Caiphus Semenya, one of the elder statesmen of South African music, believes in speaking his mind.
He was one of the first musicians I interviewed, when he and his equally famous wife, the singer Letta Mbulu, returned to SA from exile in the US in the early 1990s.
He had a lot to say in those far-off days and today he has not swayed from the path.
He maintains that many SA musicians tried to emulate their US counterparts by sounding like them and not forging their own path, with their own voice.
But there is plenty of hope for SA music.
“I had a meeting with a major South African record company recently,” Semenya tells me, “and they said they were going to have bigger budgets to spend on the development of local talent. It was a good sign.”
Semenya will be making a welcome return to the Standard Bank Joy of Jazz stage between August 23 and 25.
Other musical luminaries include Grammy Award-winning master guitarist Earl Klugh, Grammy Award-winning jazz vocalist Kurt Elling and the Duke Ellington Orchestra.
His show on Friday, August 24, he says, will offer variety, featuring his material as well as the work of some of the members of his band.
Semenya, one of the country’s most celebrated artists and culture ambassadors, shows no sign of slowing down in a career that spans several decades.
He has been touring consistently with a finely honed band and is looking forward to performing in Joburg.
“I do shows and festivals that are meaningful, otherwise there is no point in doing it,” he says.
“I love playing my music to a live audience.”

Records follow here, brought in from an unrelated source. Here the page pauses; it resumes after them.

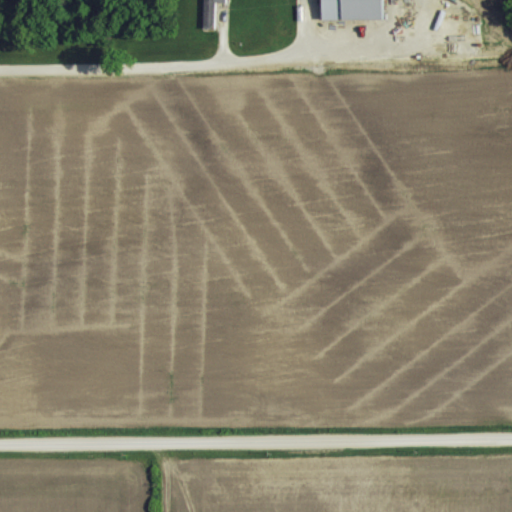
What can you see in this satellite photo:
building: (351, 9)
building: (208, 11)
road: (175, 60)
road: (256, 436)
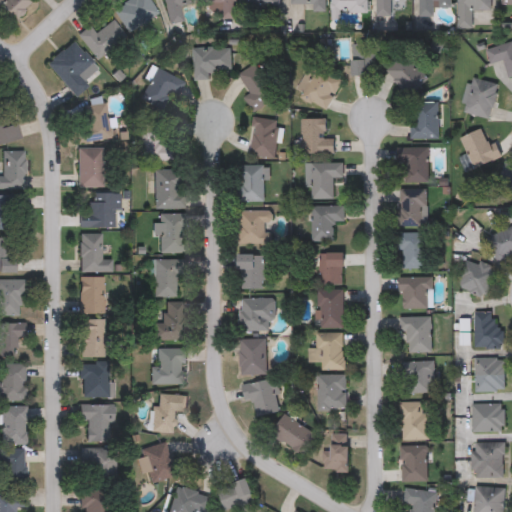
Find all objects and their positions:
building: (506, 2)
building: (506, 3)
building: (310, 4)
building: (311, 5)
building: (262, 6)
building: (263, 6)
building: (348, 6)
building: (430, 6)
building: (13, 7)
building: (349, 7)
building: (432, 7)
building: (14, 8)
building: (383, 8)
building: (385, 8)
building: (176, 9)
building: (220, 9)
building: (177, 10)
building: (220, 10)
building: (469, 11)
building: (471, 11)
building: (134, 13)
building: (135, 14)
road: (47, 30)
building: (101, 39)
building: (102, 40)
building: (502, 56)
building: (502, 57)
building: (362, 59)
building: (363, 60)
building: (210, 61)
building: (211, 63)
building: (70, 67)
building: (71, 69)
building: (405, 74)
building: (407, 75)
building: (318, 86)
building: (256, 88)
building: (319, 88)
building: (258, 89)
building: (157, 90)
building: (158, 92)
building: (479, 97)
building: (480, 99)
building: (425, 120)
building: (425, 122)
building: (93, 124)
building: (94, 125)
building: (8, 128)
building: (9, 129)
building: (314, 137)
building: (264, 138)
building: (264, 139)
building: (315, 139)
building: (152, 143)
building: (153, 144)
building: (478, 147)
building: (479, 149)
building: (413, 163)
building: (414, 164)
building: (89, 167)
building: (90, 169)
building: (12, 170)
building: (12, 171)
building: (506, 178)
building: (322, 179)
building: (506, 180)
building: (323, 181)
building: (253, 183)
building: (254, 185)
building: (169, 189)
building: (170, 191)
building: (412, 207)
building: (413, 209)
building: (98, 211)
building: (12, 212)
building: (12, 213)
building: (100, 213)
building: (324, 222)
building: (325, 223)
building: (254, 227)
building: (255, 228)
building: (170, 232)
building: (171, 234)
building: (501, 244)
building: (501, 245)
building: (413, 251)
building: (414, 252)
building: (6, 255)
building: (91, 255)
building: (6, 256)
building: (92, 256)
building: (328, 268)
building: (330, 269)
road: (54, 270)
building: (250, 271)
building: (251, 273)
building: (167, 277)
building: (168, 278)
building: (476, 278)
building: (477, 279)
building: (415, 293)
building: (416, 294)
building: (91, 295)
building: (91, 297)
building: (12, 298)
building: (12, 299)
building: (330, 309)
building: (331, 310)
building: (256, 314)
road: (377, 314)
building: (257, 316)
building: (170, 324)
building: (171, 325)
building: (487, 331)
building: (488, 333)
building: (416, 334)
building: (418, 336)
building: (10, 338)
building: (91, 338)
building: (10, 339)
building: (91, 340)
road: (214, 344)
building: (328, 351)
building: (329, 352)
building: (252, 357)
building: (253, 358)
building: (167, 368)
building: (168, 369)
building: (490, 374)
building: (490, 376)
building: (417, 377)
building: (418, 378)
building: (95, 381)
building: (12, 382)
building: (95, 382)
building: (12, 383)
building: (331, 391)
building: (331, 393)
building: (261, 397)
building: (262, 398)
building: (166, 412)
building: (167, 413)
building: (488, 418)
building: (489, 419)
building: (414, 421)
building: (95, 423)
building: (415, 423)
building: (96, 424)
building: (12, 425)
building: (13, 427)
building: (292, 434)
building: (293, 435)
building: (337, 452)
building: (338, 454)
building: (488, 459)
building: (489, 461)
building: (156, 463)
building: (413, 463)
building: (157, 464)
building: (414, 464)
building: (12, 466)
building: (96, 466)
building: (12, 467)
building: (96, 467)
building: (235, 495)
building: (236, 496)
building: (488, 499)
building: (489, 499)
building: (419, 500)
building: (420, 500)
building: (94, 501)
building: (95, 501)
building: (188, 501)
building: (11, 502)
building: (189, 502)
building: (11, 503)
building: (297, 511)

His message to fans is that they must come to the concert prepared for to be surprised. And they must be ready to dance.
Semenya still has a passion for his craft and enjoys working with younger musicians. “I believe in reflecting aspects of his country through our music.”
Though Semenya has a big following both here and overseas, he hasn’t made a record for more than two years.
“I’m one of those people who doesn’t like rushing into things.
“I like to take it slowly. I’ve been gathering material, some old material from other people and some new. I just want to see what will be valid for me. I’ve rushed into it before and it was a disaster,” he laughs.
He says he likes challenges, and the question he must ask himself at the end is whether he can make a better record than his last.
After having grown up in Alexandra township, and being exposed to many musical influences from an early age, he formed his first group, The Katzenjammer Kids, with three friends – and within three years they became one of SA’s top teenage groups.
Their success led to a part in the 1959 production of the hit musical King Kong.
In 1964, after a brief tour with the musical Sponono, he decided to stay in the US.
He worked closely with other exiled artists such as Miriam Makeba and formed a group with fellow exiles, Hugh Masekela and Jonas Gwanga, called the Union of South Africa.
Over the years he produced albums for Mbulu, Makeba and Masekela.
On the international front, he has composed and arranged songs for such diverse artists as Cannonball Adderley, Lou Rawls, Stanley Turrentine, Herb Alpert, Nina Simone, Harry Belafonte and Quincy Jones and Mbulu.
Career highlights include writing and arranging the African music for the mini-series Roots, which earned him an Emmy Award.
In association with Jones, he also wrote and arranged all the African music for Steven Spielberg’s The Color Purple, which led to an Oscar nomination and a Grammy win.
l Semenya will be performing at the Standard Bank Joy of Jazz on the Conga stage on August 24.